L’histoire. Il y a les enfants et puis la mère. Ils vivent reclus, cachés de la vue du reste du monde. Ils n’ont jamais vu la lumière du jour, ils n’ont jamais vu d’humains. Ils sont ravitaillés par Aleph, un géant barbu et omniscient. Il les prépare au mieux pour qu’ils puissent survivre dans le monde des humains. Parce qu’eux, ce sont des monstres. Mais un jour, Aleph ne revient pas. Les voilà livrés à eux-mêmes tandis que des bruits étranges sourdent jusqu’à eux.
C’est le retour de Maud Mayeras. Et elle est en grande forme. Elle est restée terrée deux années dans son propre terrier, deux ans pour laisser enfler cette histoire de monstres, des mois à cogiter, écrire, réfléchir, élaborer cette chose à offrir aux humains. Elle a bien fait Maud, parce que ce roman est une réussite. Bien sûr, comme tout roman qui traite de l’enfermement, on s’y sent à l’étroit, oppressé. Le récit de la narratrice nous offre un point de vue puissant et inquiétant, dans lequel de grands trous ne se laissent pas combler facilement. Très vite, nous nous retrouvons avec eux, Eine et Jung, et puis la mère.
L’atmosphère est étouffante, les lieux, les paysages, les évènements, tout sonne à l’unisson pour nous ensevelir sous une mer d’angoisse. Le pays ruisselle d’eau, ça dégorge, ça déborde, on frissonne. Les lambeaux de brumes qui s’accrochent à la cime des arbres, la montagne, l’isolement, tout y est. Disons-le, tout ce qui se trouve dans les pages est hostile ou inquiétant.

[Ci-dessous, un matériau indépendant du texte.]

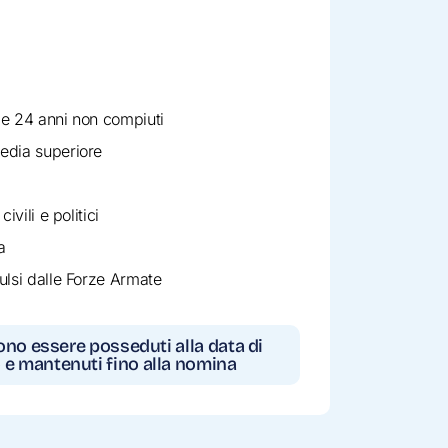
 e 24 anni non compiuti
edia superiore
ivili e politici
a
ulsi dalle Forze Armate
vono essere posseduti alla data di
e mantenuti fino alla nomina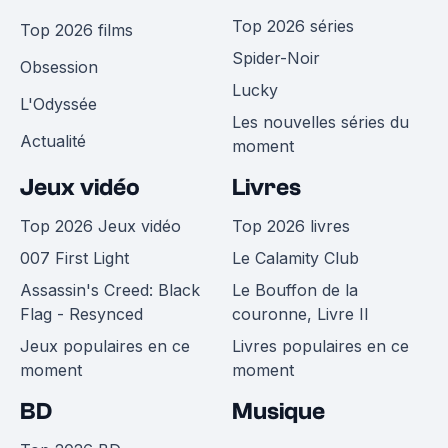
Top 2026 séries
Top 2026 films
Spider-Noir
Obsession
Lucky
L'Odyssée
Les nouvelles séries du
Actualité
moment
Jeux vidéo
Livres
Top 2026 Jeux vidéo
Top 2026 livres
007 First Light
Le Calamity Club
Assassin's Creed: Black
Le Bouffon de la
Flag - Resynced
couronne, Livre II
Jeux populaires en ce
Livres populaires en ce
moment
moment
BD
Musique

Je ne dirai rien de plus l’histoire, ce sera à vous de faire le boulot. Je gage que ce sera un plaisir.
Mais Maud Mayeras est allée bien plus loin. Il y a du boulot, ça se voit sans se voir. Son imagination est fertile. Dans ce roman extrêmement sombre, du nectar noir, il y a une réflexion sur l’aliénation, sur l’emprise, sur le pouvoir que peut exercer une personne à la fois bourreau et sauveur. C’est un voyage dans ce que sont la vérité et la réalité, et comment les vérifier. Comment savoir si ce qu’on nous raconte est vrai si on ne peut pas comparer, vérifier, et même…penser par soi-même. Encore faut-il en avoir le désir. C’est un exercice sur la puissante extraordinaire de la routine, celle qui rassure, celle qui rassasie, tant qu’on n’est pas seul.

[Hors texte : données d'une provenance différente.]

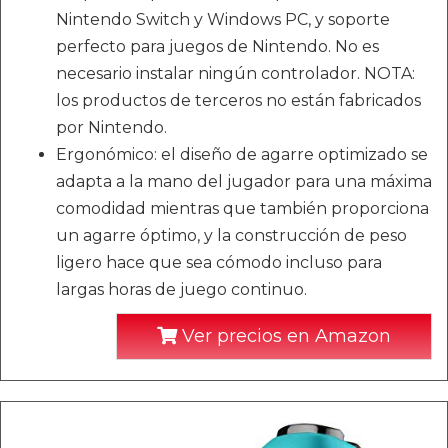
Nintendo Switch y Windows PC, y soporte
perfecto para juegos de Nintendo. No es
necesario instalar ningún controlador. NOTA:
los productos de terceros no están fabricados
por Nintendo.
Ergonómico: el diseño de agarre optimizado se
adapta a la mano del jugador para una máxima
comodidad mientras que también proporciona
un agarre óptimo, y la construcción de peso
ligero hace que sea cómodo incluso para
largas horas de juego continuo.
Ver precios en Amazon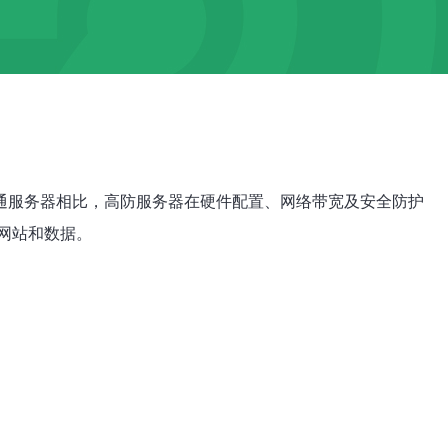
通服务器相比，高防服务器在硬件配置、网络带宽及安全防护
网站和数据。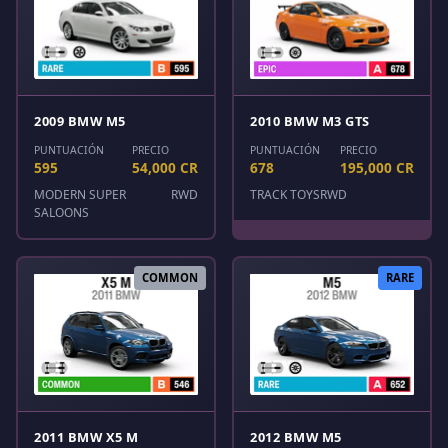
2009 BMW M5
2010 BMW M3 GTS
PUNTUACIÓN
PRECIO
PUNTUACIÓN
PRECIO
595
54,000 CR
678
195,000 CR
MODERN SUPER
RWD
TRACK TOYS
RWD
SALOONS
COMMON
RARE
2011 BMW X5 M
2012 BMW M5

L’auteure nous raconte l’incommensurable pouvoir du conditionnement sur des êtres vierges de tout, des ravages potentiels, surtout quand il n’existe aucun contre-pouvoir à la parole « divine ». Ce qui est effrayant dans cette histoire, nonobstant l’enfermement, c’est de réaliser que, si on n’a jamais connu autre chose, les pires conditions de vie peuvent nous paraître normales et acceptables. L’esprit humain est résilient mais aussi très malléable, d’une souplesse qu’on ne suppose pas.
Enfin, ce livre est un livre sur la mémoire et la résignation, la folie. Elle nous démontre que sur cette planète, malgré presque sept milliards d’habitants, les pires choses peuvent se dérouler juste à côté de chez nous sans qu’on s’en doute, dans l’indifférence la plus complète.
Le style est toujours là, l’écriture incisive de l’auteure n’est pas confinée elle, elle se répand, nous régale, entre efficacité et beauté.
Si vous êtes prêts, si vous ne craignez pas les endroits exigus, les coups durs, la douleur, l’injustice, alors les monstres vous attendent, c’est par là…
Seb.
Les Monstres, Maud MAyeras, Anne Carrière, 299 p. , 19€.